29 Apr 2023

Python Concurrency: Threads, Processes, and Async

Python is a popular high-level programming language known for its simplicity, readability, and powerful capabilities. With its robust support for concurrency, Python enables developers to write efficient, high-performance code that can execute multiple tasks simultaneously. In this blog, we will explore the different types of concurrency in Python and their respective advantages and disadvantages: threads, processes, and async.

Threads

A thread is a lightweight unit of execution within a process. A single process can contain multiple threads, and each thread can run concurrently with other threads within the same process. Threads share the same memory space and resources, making it easy to share data between them. Python provides a built-in module called threading to work with threads.

To create a thread, you can define a function and then instantiate a Thread object, passing the function as a target argument:

import threading

def worker():
    print('Worker thread started')
    # do some work here
    print('Worker thread finished')

thread = threading.Thread(target=worker)
thread.start()

The start() method of the Thread object initiates the thread, and the code within the worker() function will execute concurrently with the main thread.
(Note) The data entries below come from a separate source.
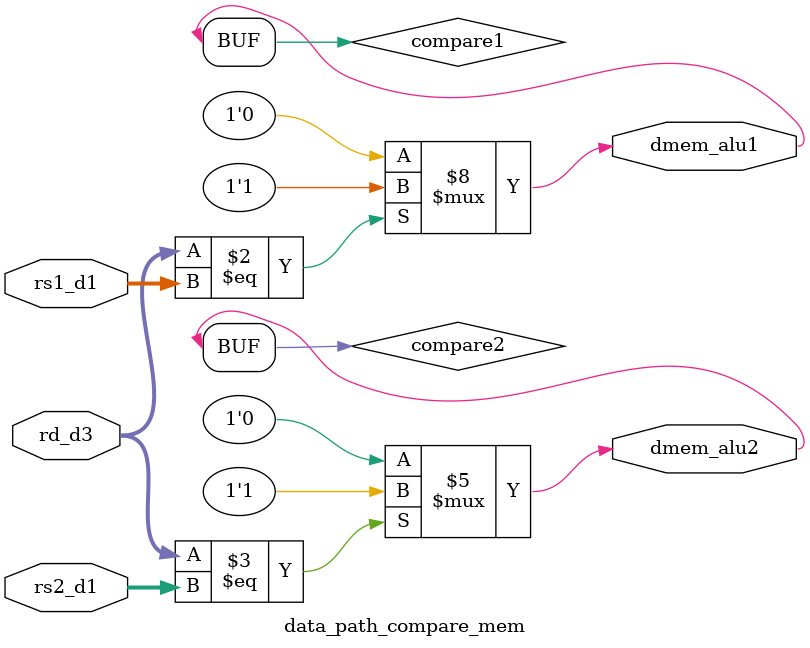
<source format=v>
module data_path_compare_mem(dmem_alu1,dmem_alu2,rs1_d1,rs2_d1,rd_d3);
output  dmem_alu1,dmem_alu2;
input [4:0] rs1_d1,rs2_d1,rd_d3;

reg compare1,compare2;

always@(*)
begin
if(rd_d3 == rs1_d1) compare1<=1;
else compare1<=0;

if(rd_d3 == rs2_d1) compare2<=1;
else compare2 <=0; 
end

assign dmem_alu1 = compare1;
assign dmem_alu2 = compare2;

endmodule

</source>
One advantage of using threads is that they are lightweight and can be created quickly. However, because threads share the same memory space, it can lead to synchronization issues and race conditions. To avoid these problems, you can use locks, semaphores, and other synchronization primitives provided by the threading module.

Processes

A process is a standalone unit of execution with its own memory space, resources, and operating system process ID (PID). Unlike threads, processes do not share the same memory space and must communicate through inter-process communication (IPC) mechanisms such as pipes, queues, and sockets. Python provides a built-in module called multiprocessing to work with processes.
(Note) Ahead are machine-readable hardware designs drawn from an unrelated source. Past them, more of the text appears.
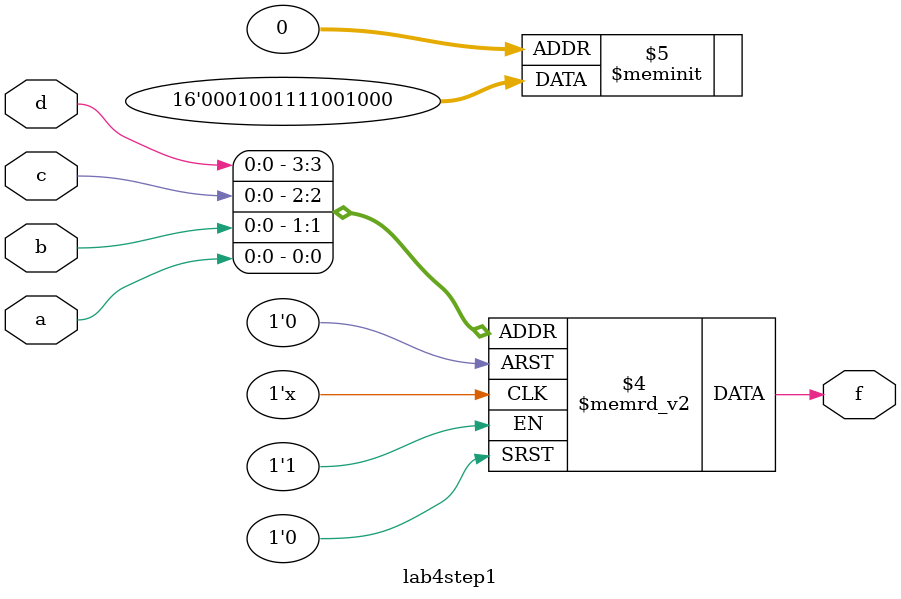
<source format=v>
module lab4step1(f,a,b,c,d);
	input a,b,c,d;
	output f;
	reg f;
	
	always@(a or b or c or d)
	begin
		case({d,c,b,a})
		
			4'b0000: f = 'b0;
			4'b0001: f = 'b0;
			
			4'b0010: f = 'b0;
			4'b0011: f = 'b1;
			
			4'b0100: f = 'b0;
			4'b0101: f = 'b0;
			
			4'b0110: f = 'b1;
			4'b0111: f = 'b1;
			
			4'b1000: f = 'b1;
			4'b1001: f = 'b1;
			
			4'b1010: f = 'b0;
			4'b1011: f = 'b0;
			
			4'b1100: f = 'b1;
			4'b1101: f = 'b0;
			
			4'b1110: f = 'b0;
			4'b1111: f = 'b0;
			
		endcase
		
	end
	
endmodule
</source>
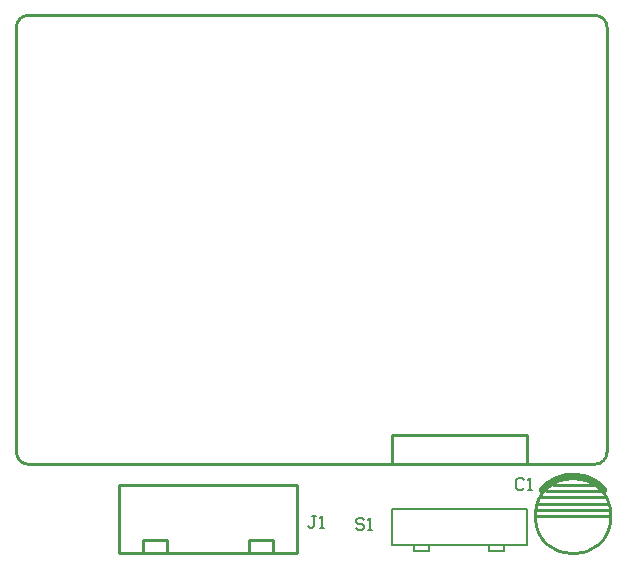
<source format=gto>
%FSLAX25Y25*%
%MOIN*%
G70*
G01*
G75*
G04 Layer_Color=65535*
%ADD10C,0.03000*%
%ADD11C,0.01500*%
%ADD12C,0.06000*%
%ADD13C,0.07087*%
%ADD14C,0.15748*%
%ADD15O,0.03150X0.05118*%
%ADD16R,0.03150X0.05118*%
%ADD17C,0.27559*%
%ADD18R,0.05000X0.06000*%
%ADD19C,0.01000*%
%ADD20C,0.02362*%
%ADD21C,0.00984*%
%ADD22C,0.00800*%
%ADD23C,0.00787*%
%ADD24C,0.00600*%
D19*
X200098Y13921D02*
G03*
X200098Y13921I-12598J0D01*
G01*
X1945Y35193D02*
G03*
X5882Y31256I3937J0D01*
G01*
Y180862D02*
G03*
X1945Y176925I0J-3937D01*
G01*
X198795D02*
G03*
X194858Y180862I-3937J0D01*
G01*
Y31256D02*
G03*
X198795Y35193I0J3937D01*
G01*
X87468Y1811D02*
Y5811D01*
X79594D02*
X87468D01*
X79594Y1811D02*
Y5811D01*
X52035Y1811D02*
Y5811D01*
X44161D02*
X52035D01*
X44161Y1811D02*
Y5811D01*
X36287Y1748D02*
X95342D01*
X36287Y24386D02*
X95342D01*
Y1748D02*
Y24386D01*
X36287Y1748D02*
Y24386D01*
X198795Y35193D02*
Y176925D01*
X5882Y180862D02*
X194858D01*
X1945Y35193D02*
Y176925D01*
X5882Y31256D02*
X194858D01*
X127087D02*
Y41098D01*
X172087D01*
Y31256D02*
Y41098D01*
D20*
X197736Y22670D02*
G03*
X177264Y22670I-10236J-8961D01*
G01*
D21*
X175295Y13921D02*
X199705D01*
X175295Y15890D02*
X199705D01*
X175689Y17858D02*
X199311D01*
X176870Y20221D02*
X198130D01*
X178445Y22189D02*
X196949D01*
X180807Y24158D02*
X194193D01*
D22*
X134500Y2437D02*
Y4437D01*
Y2437D02*
X139500D01*
Y4437D01*
X159500Y2437D02*
Y4437D01*
Y2437D02*
X164500D01*
Y4437D01*
D23*
X172000D02*
Y16437D01*
X127000Y4437D02*
X172000D01*
X127000D02*
Y16437D01*
X172000D01*
D24*
X171166Y25832D02*
X170499Y26499D01*
X169167D01*
X168500Y25832D01*
Y23167D01*
X169167Y22500D01*
X170499D01*
X171166Y23167D01*
X172499Y22500D02*
X173832D01*
X173165D01*
Y26499D01*
X172499Y25832D01*
X117666Y12769D02*
X116999Y13436D01*
X115666D01*
X115000Y12769D01*
Y12103D01*
X115666Y11436D01*
X116999D01*
X117666Y10770D01*
Y10103D01*
X116999Y9437D01*
X115666D01*
X115000Y10103D01*
X118999Y9437D02*
X120332D01*
X119665D01*
Y13436D01*
X118999Y12769D01*
X101666Y13999D02*
X100333D01*
X100999D01*
Y10667D01*
X100333Y10000D01*
X99666D01*
X99000Y10667D01*
X102999Y10000D02*
X104332D01*
X103665D01*
Y13999D01*
X102999Y13332D01*
M02*

</source>
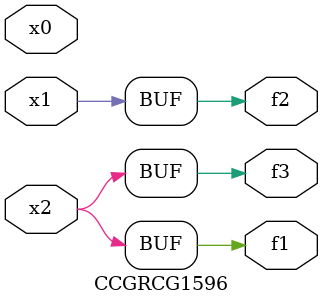
<source format=v>
module CCGRCG1596(
	input x0, x1, x2,
	output f1, f2, f3
);
	assign f1 = x2;
	assign f2 = x1;
	assign f3 = x2;
endmodule

</source>
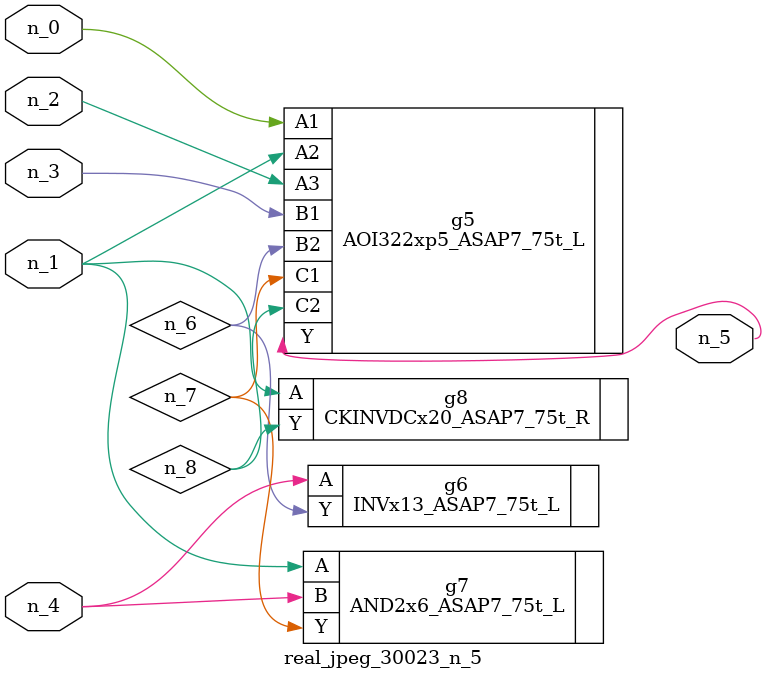
<source format=v>
module real_jpeg_30023_n_5 (n_4, n_0, n_1, n_2, n_3, n_5);

input n_4;
input n_0;
input n_1;
input n_2;
input n_3;

output n_5;

wire n_8;
wire n_6;
wire n_7;

AOI322xp5_ASAP7_75t_L g5 ( 
.A1(n_0),
.A2(n_1),
.A3(n_2),
.B1(n_3),
.B2(n_6),
.C1(n_7),
.C2(n_8),
.Y(n_5)
);

AND2x6_ASAP7_75t_L g7 ( 
.A(n_1),
.B(n_4),
.Y(n_7)
);

CKINVDCx20_ASAP7_75t_R g8 ( 
.A(n_1),
.Y(n_8)
);

INVx13_ASAP7_75t_L g6 ( 
.A(n_4),
.Y(n_6)
);


endmodule
</source>
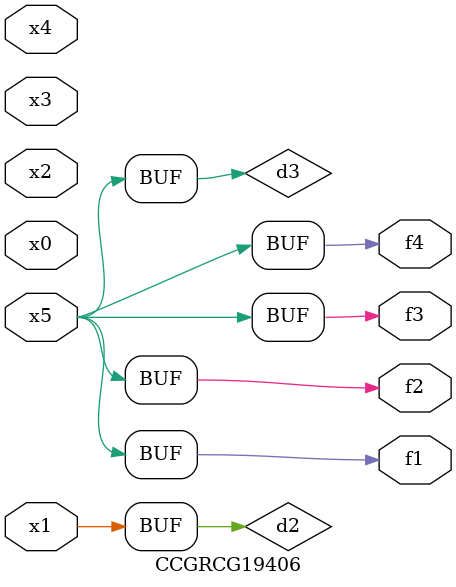
<source format=v>
module CCGRCG19406(
	input x0, x1, x2, x3, x4, x5,
	output f1, f2, f3, f4
);

	wire d1, d2, d3;

	not (d1, x5);
	or (d2, x1);
	xnor (d3, d1);
	assign f1 = d3;
	assign f2 = d3;
	assign f3 = d3;
	assign f4 = d3;
endmodule

</source>
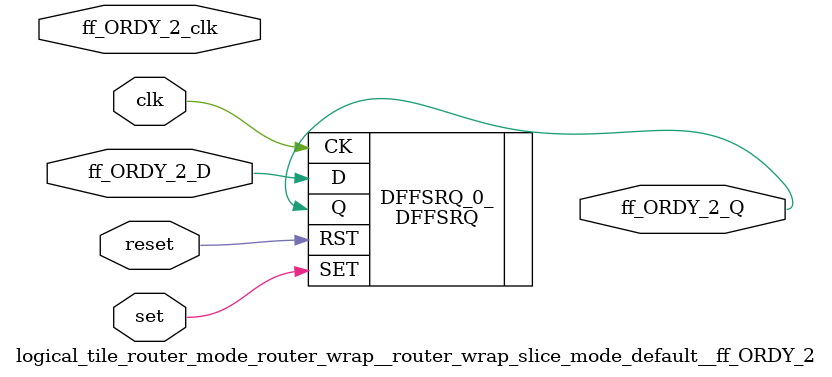
<source format=v>
`default_nettype none

module logical_tile_router_mode_router_wrap__router_wrap_slice_mode_default__ff_ORDY_2(set,
                                                                                       reset,
                                                                                       clk,
                                                                                       ff_ORDY_2_D,
                                                                                       ff_ORDY_2_Q,
                                                                                       ff_ORDY_2_clk);
//----- GLOBAL PORTS -----
input [0:0] set;
//----- GLOBAL PORTS -----
input [0:0] reset;
//----- GLOBAL PORTS -----
input [0:0] clk;
//----- INPUT PORTS -----
input [0:0] ff_ORDY_2_D;
//----- OUTPUT PORTS -----
output [0:0] ff_ORDY_2_Q;
//----- CLOCK PORTS -----
input [0:0] ff_ORDY_2_clk;

//----- BEGIN wire-connection ports -----
wire [0:0] ff_ORDY_2_D;
wire [0:0] ff_ORDY_2_Q;
wire [0:0] ff_ORDY_2_clk;
//----- END wire-connection ports -----


//----- BEGIN Registered ports -----
//----- END Registered ports -----



// ----- BEGIN Local short connections -----
// ----- END Local short connections -----
// ----- BEGIN Local output short connections -----
// ----- END Local output short connections -----

	DFFSRQ DFFSRQ_0_ (
		.SET(set),
		.RST(reset),
		.CK(clk),
		.D(ff_ORDY_2_D),
		.Q(ff_ORDY_2_Q));

endmodule
// ----- END Verilog module for logical_tile_router_mode_router_wrap__router_wrap_slice_mode_default__ff_ORDY_2 -----

//----- Default net type -----
`default_nettype wire




</source>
To create a process, you can define a function and then instantiate a Process object, passing the function as a target argument:

import multiprocessing

def worker():
    print('Worker process started')
    # do some work here
    print('Worker process finished')

process = multiprocessing.Process(target=worker)
process.start()

The start() method of the Process object initiates the process, and the code within the worker() function will execute concurrently with the main process.
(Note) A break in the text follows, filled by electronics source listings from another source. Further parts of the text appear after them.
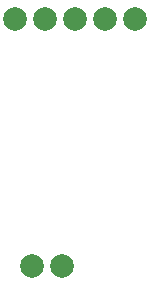
<source format=gbr>
G04 #@! TF.GenerationSoftware,KiCad,Pcbnew,(5.1.7)-1*
G04 #@! TF.CreationDate,2020-11-17T18:58:21-06:00*
G04 #@! TF.ProjectId,RFB,5246422e-6b69-4636-9164-5f7063625858,rev?*
G04 #@! TF.SameCoordinates,Original*
G04 #@! TF.FileFunction,Soldermask,Bot*
G04 #@! TF.FilePolarity,Negative*
%FSLAX46Y46*%
G04 Gerber Fmt 4.6, Leading zero omitted, Abs format (unit mm)*
G04 Created by KiCad (PCBNEW (5.1.7)-1) date 2020-11-17 18:58:21*
%MOMM*%
%LPD*%
G01*
G04 APERTURE LIST*
%ADD10C,2.000000*%
G04 APERTURE END LIST*
D10*
G04 #@! TO.C,J1*
X107111400Y-81215800D03*
X109651400Y-81215800D03*
G04 #@! TD*
G04 #@! TO.C,J2*
X105711400Y-60235800D03*
X108251400Y-60235800D03*
X110791400Y-60235800D03*
X113331400Y-60235800D03*
X115871400Y-60235800D03*
G04 #@! TD*
M02*

</source>
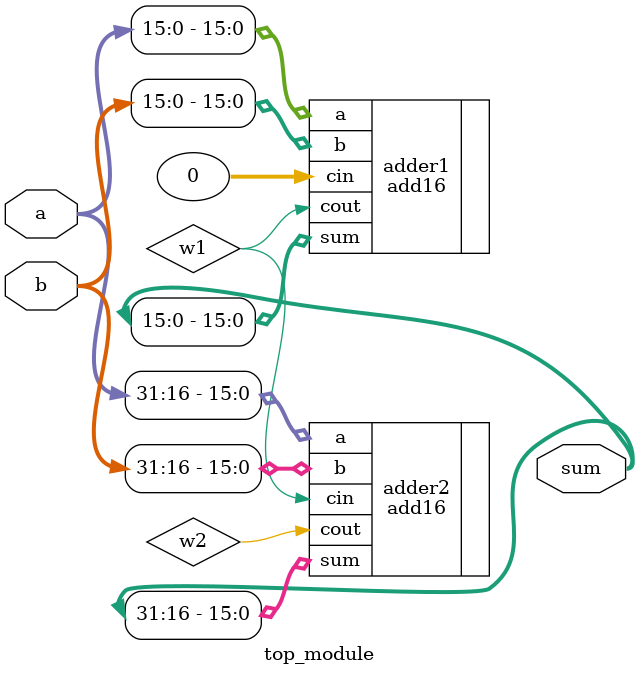
<source format=v>
module top_module(
    input [31:0] a,
    input [31:0] b,
    output [31:0] sum
);
	 //module add16 ( input[15:0] a, input[15:0] b, input cin, output[15:0] sum, output cout );
    wire w1, w2;
    add16 adder1(.a(a[15:0]), .b(b[15:0]), .cin(0), .sum(sum[15:0]), .cout(w1));
    add16 adder2(.a(a[31:16]), .b(b[31:16]), .cin(w1), .sum(sum[31:16]), .cout(w2)); 
    
    //example:
    //wire con1, con2;
    //add16 adder_1(a[15:0], b[15:0], 0, sum[15:0], con1);
    //add16 adder_2(a[31:16], b[31:16], con1, sum[31:16], con2);
endmodule

</source>
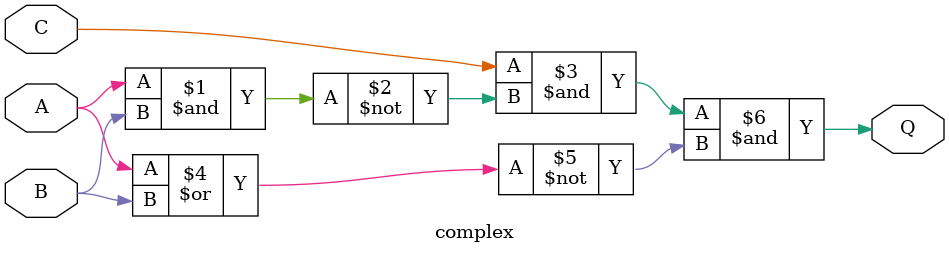
<source format=v>
module complex (A, B, C, Q);
    input A, B, C;
    output Q;
    // we can create wire variables as a storage (internal variable)
    assign Q = C & ~ (A & B) & ~ (A | B);
endmodule
</source>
One advantage of using processes is that they are isolated from each other and do not share memory space, making it easier to write concurrent code without worrying about synchronization issues. However, processes are heavier than threads and can take longer to create.

Async

Async is a programming paradigm that allows you to write concurrent code that executes asynchronously, without using threads or processes. Instead, async uses a single thread and cooperative multitasking to switch between tasks when they are waiting for I/O or other blocking operations. Python provides a built-in module called asyncio to work with async.

To create an async function, you can define a function with the async keyword and use the await keyword to wait for a coroutine to complete:

import asyncio

async def worker():
    print('Worker task started')
    # do some work here
    await asyncio.sleep(1)
    print('Worker task finished')

async def main():
    tasks = [worker() for _ in range(3)]
    await asyncio.gather(*tasks)

asyncio.run(main())

The asyncio.run() method initiates the event loop and runs the async function, and the asyncio.gather() method waits for all tasks to complete.

One advantage of using async is that it is more efficient than using threads or processes, because it uses a single thread and cooperative multitasking. However, async requires a different programming mindset and can be more complex to write than using threads or processes.

Another advantage of using async is that it supports non-blocking I/O, which means that your code can continue to execute while waiting for I/O operations to complete. This can improve the performance of your code, especially when dealing with network-bound or I/O-bound applications.

In conclusion, Python provides different ways to write concurrent code, each with its own advantages and disadvantages. Threads are lightweight and easy to create, but can lead to synchronization issues. Processes are isolated and don't share memory, but are heavier to create. Async uses cooperative multitasking and non-blocking I/O, but requires a different programming mindset. Understanding the different types of concurrency in Python and choosing the right one for your application can help you write efficient, high-performance code.